Written by Ann Nocenti
Summary: Longshot escapes his cell and spies on Mojo. Phoenix telepathically convinces Mojo that he’s having a hallucinatory conversation with Longshot. Mojo declares that he will steal Longshot's martyrdom from him. Later, Phoenix is thrown into a neutralizing cell after she resists Mojo. Ricochet Rita tells Wolverine that Bone’s son was responsible for him going to prison. Rogue meets with Longshot and grants him his request of a last kiss. She absorbs his memories and learns of the planned revolt. Longshot slips Rogue a chip, a universal key for the mutant ward. She meets with Gambit and gives him the information. Spiral later shows Gambit a computer-generated film of Rogue and Longshot's “affair.” Furious, Gambit reveals Longshot’s plan to Spiral. Meanwhile, Storm and Beast realize that Phoenix and Gambit are also inside UltraMax.
Continuity Notes: Beast has borrowed a Quinjet from the Avengers and modified it for space travel. Why the Blackbird couldn’t be modified, as we’ve seen in previous issues of the comics, I don’t know. Beast suggests a bluff to Storm -- their modified Quinjet will knock UltraMax out of orbit unless their friends are released.

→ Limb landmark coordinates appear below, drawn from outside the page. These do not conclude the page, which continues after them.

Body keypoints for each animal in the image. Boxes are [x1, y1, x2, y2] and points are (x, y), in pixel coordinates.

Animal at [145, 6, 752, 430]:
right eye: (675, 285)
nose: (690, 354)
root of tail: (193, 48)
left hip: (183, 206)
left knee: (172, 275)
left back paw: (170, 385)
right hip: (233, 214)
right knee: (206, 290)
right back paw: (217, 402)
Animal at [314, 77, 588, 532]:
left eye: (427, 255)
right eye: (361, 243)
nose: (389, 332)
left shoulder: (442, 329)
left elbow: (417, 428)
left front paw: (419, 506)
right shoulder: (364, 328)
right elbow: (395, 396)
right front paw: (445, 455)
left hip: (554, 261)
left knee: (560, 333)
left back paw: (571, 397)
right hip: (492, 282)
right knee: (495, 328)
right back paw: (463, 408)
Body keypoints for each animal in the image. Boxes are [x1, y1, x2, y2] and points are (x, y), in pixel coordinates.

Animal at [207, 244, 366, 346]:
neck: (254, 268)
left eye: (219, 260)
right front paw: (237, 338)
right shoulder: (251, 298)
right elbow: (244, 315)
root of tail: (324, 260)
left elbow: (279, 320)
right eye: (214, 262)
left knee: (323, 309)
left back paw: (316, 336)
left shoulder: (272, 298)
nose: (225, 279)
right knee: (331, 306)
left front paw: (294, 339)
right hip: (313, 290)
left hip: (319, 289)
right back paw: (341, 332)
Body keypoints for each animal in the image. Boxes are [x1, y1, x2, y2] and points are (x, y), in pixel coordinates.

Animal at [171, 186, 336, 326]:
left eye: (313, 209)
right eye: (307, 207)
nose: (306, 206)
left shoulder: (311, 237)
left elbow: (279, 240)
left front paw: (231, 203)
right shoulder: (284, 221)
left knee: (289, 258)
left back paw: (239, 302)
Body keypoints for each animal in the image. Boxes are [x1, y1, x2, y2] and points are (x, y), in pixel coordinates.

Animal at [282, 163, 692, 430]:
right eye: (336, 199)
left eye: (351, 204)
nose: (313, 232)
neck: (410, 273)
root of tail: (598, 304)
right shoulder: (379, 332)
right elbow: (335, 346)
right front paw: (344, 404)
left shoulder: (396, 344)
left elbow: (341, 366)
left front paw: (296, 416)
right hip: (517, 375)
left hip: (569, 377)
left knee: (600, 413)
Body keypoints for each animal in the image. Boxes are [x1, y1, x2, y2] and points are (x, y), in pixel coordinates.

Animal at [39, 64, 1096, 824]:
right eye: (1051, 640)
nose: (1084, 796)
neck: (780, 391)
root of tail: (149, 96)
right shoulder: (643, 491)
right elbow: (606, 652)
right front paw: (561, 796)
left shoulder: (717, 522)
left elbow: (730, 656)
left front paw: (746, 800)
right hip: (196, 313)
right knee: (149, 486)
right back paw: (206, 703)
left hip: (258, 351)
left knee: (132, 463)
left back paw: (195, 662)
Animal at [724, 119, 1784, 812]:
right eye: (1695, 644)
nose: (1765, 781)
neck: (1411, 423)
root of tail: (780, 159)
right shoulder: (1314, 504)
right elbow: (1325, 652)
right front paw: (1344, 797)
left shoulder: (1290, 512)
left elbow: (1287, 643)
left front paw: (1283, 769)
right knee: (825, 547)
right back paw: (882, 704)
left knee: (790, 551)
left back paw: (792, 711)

Review: Everyone’s still getting into place for the finale, with a few decent twists thrown in. DJ Bone might not have such a pure motive for seeing his son again, as Rita claims he actually wants revenge on Miles for ratting him out for those “funny cigarettes.” Gambit is cast as a potential traitor once again, which uses the past continuity already discussed in the novel very well. Mojo also has an interesting change in motivation, as he now realizes that Longshot is more valuable to him alive than dead, and isn’t about to let him die and spark a true revolution. Mojo is often an insufferable character, but reading Nocenti’s interpretation gives a better idea of what she had in mind for the villain. His exchanges with Phoenix during this section are a lot of fun, as Mojo postulates that they’re both mind manipulators, he’s just working on a larger scale. By controlling the culture, he’ll rewrite history and remake the world in his image. A fairly standard supervillain motivation, but with an insane means of execution.
Nocenti also takes care to give each character his or her own moment. Even if the plot doesn’t leave any obvious part for Storm to play, Nocenti connects Storm’s kinship with nature to Spiral’s aberrant teleportation doorway throughout the novel. Storm can sense that something’s just wrong with the environment, giving Nocenti an excuse to write several lyrical pieces describing how exactly Storm sees the world. She also revives Storm’s claustrophobia in a creative sequence set during her ride to UltraMax with Beast. (Beast, meanwhile, discusses new theories about black holes during the trip.)
Unfortunately, Nocenti isn’t done with the lectures just yet. Now it’s Ricochet Rita’s turn to give a multi-page screed against the American penal system. Nocenti is still rather vague about what exactly should be done to make prison “better,” without fundamentally changing what a prison has to be. According to Rita, it’s inhumane to even ask someone to have a cellmate, as it’s a terrible violation of privacy. Um, sure… Rita is also now an avowed Marxist revolutionary, which elicits the only real counter-argument from Wolverine in the novel, even as Nocenti makes it clear that Rita and Wolverine are innately attracted to one another. All things considered, I would rather not read references to Mumia Abu-Jamal in my X-Men stories, thanks.